Prosanto, a 10th-grader in Bangladesh, once faced a stunted future—a hand-to-mouth existence working on a farm. Now he wants to become a teacher.

In Sultanpur, a remote village in northern Bangladesh, many people  live off the land or work odd jobs to make ends meet.

Until recently, Prosanto’s poverty burdened him with a sense of inferiority—toward villagers, and even toward his peers at school. An invisible wall separated him from the life he wanted; from friends and dreams of a better life. 

Hunger was an issue, too.

“Very often I went to school without having any food. I was hungry and could not concentrate in the classes,” Prosanto says. 

His parents struggled to pay for school, so Prosanto sometimes skipped school to earn a paycheck in the field. But he refused to drop out. 

Things began to change when Prosanto started going to student gatherings that local World Vision staff members organized. The more he went, the more he saw an opportunity to pursue his dream. Because of his eagerness to engage, Prosanto got the chance to participate in World Vision’s life-skill-training course. 

Through discussion groups, role-playing, and games, he learned to communicate more effectively, think more critically, and express ideas creatively. He and his classmates exercised these new skills while learning about issues pertinent to teenagers, such as the risks of early marriage, HIV and AIDS, drug addiction, and child trafficking. 

"Kids like Prosanto come alive when they join life-skills courses," says Laura Bramon, a World Vision child protection and education expert. "They meet adults who recognize, applaud, and steward their gifts. They learn that their lives have worth, and that if they suffer violence, there are caring people to whom they can turn."

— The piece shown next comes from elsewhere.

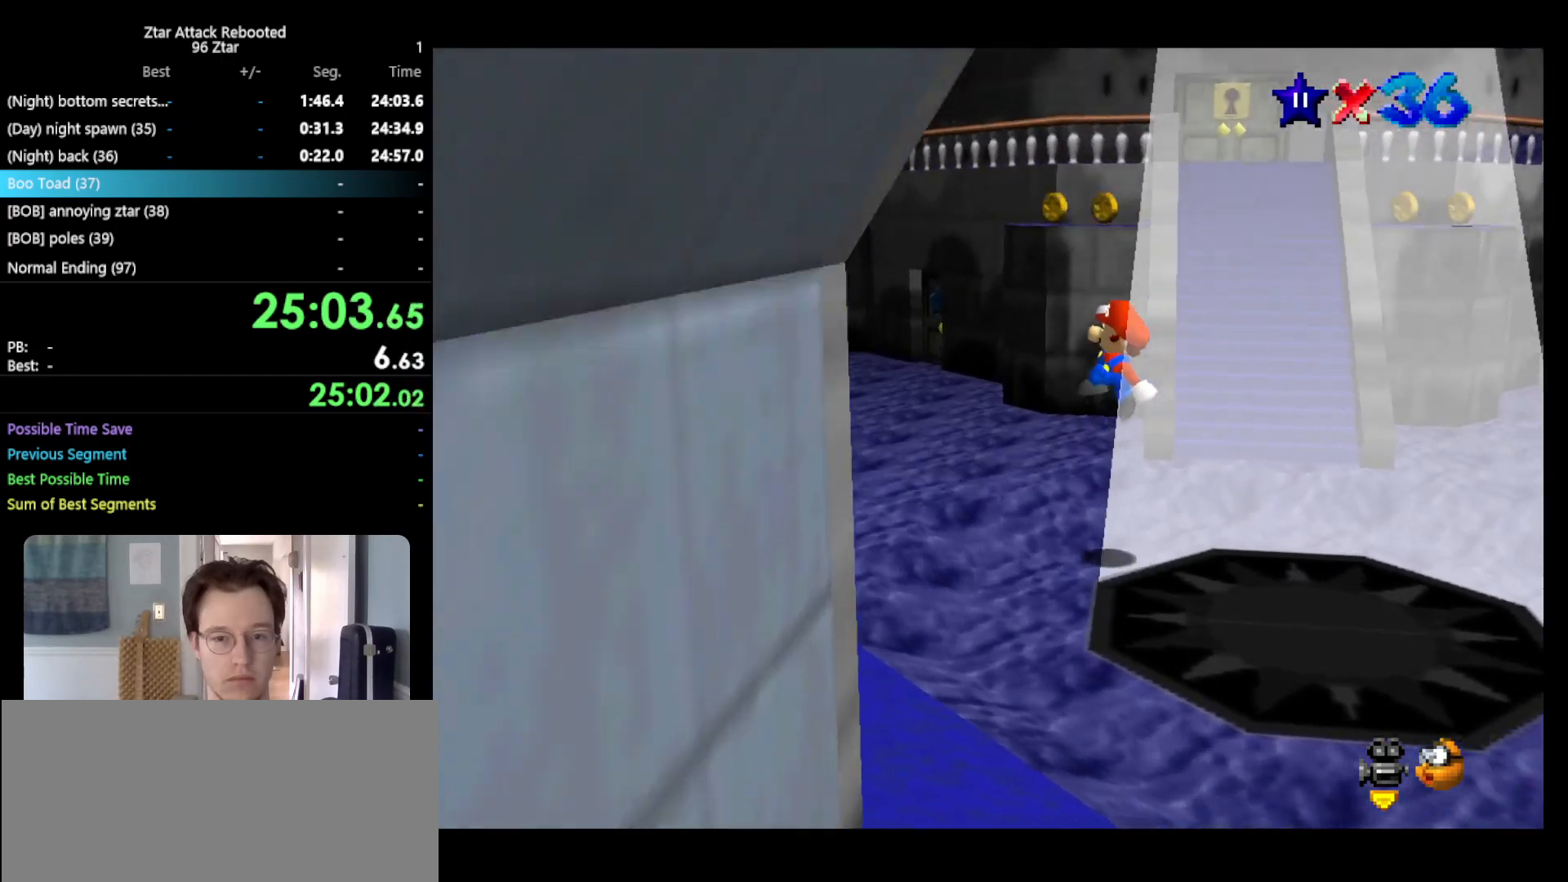
{"buttons": [], "left_stick": "up", "events": [[450, "left_stick", "up"]]}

Prosanto was surprised to find changes in his own life within one month. “I found myself speaking openly with all without any hesitation and with confidence,” he says.

Now, Prosanto helps train his peers in the same life-skills program.  

“Life-skills-based education has changed my life,” Prosanto says. 

The United Nations says nearly half —621 million—of the world’s youth ages 15 to 24 years are not educated, employed, or in training. Youth today are three times more likely to be unemployed than adults.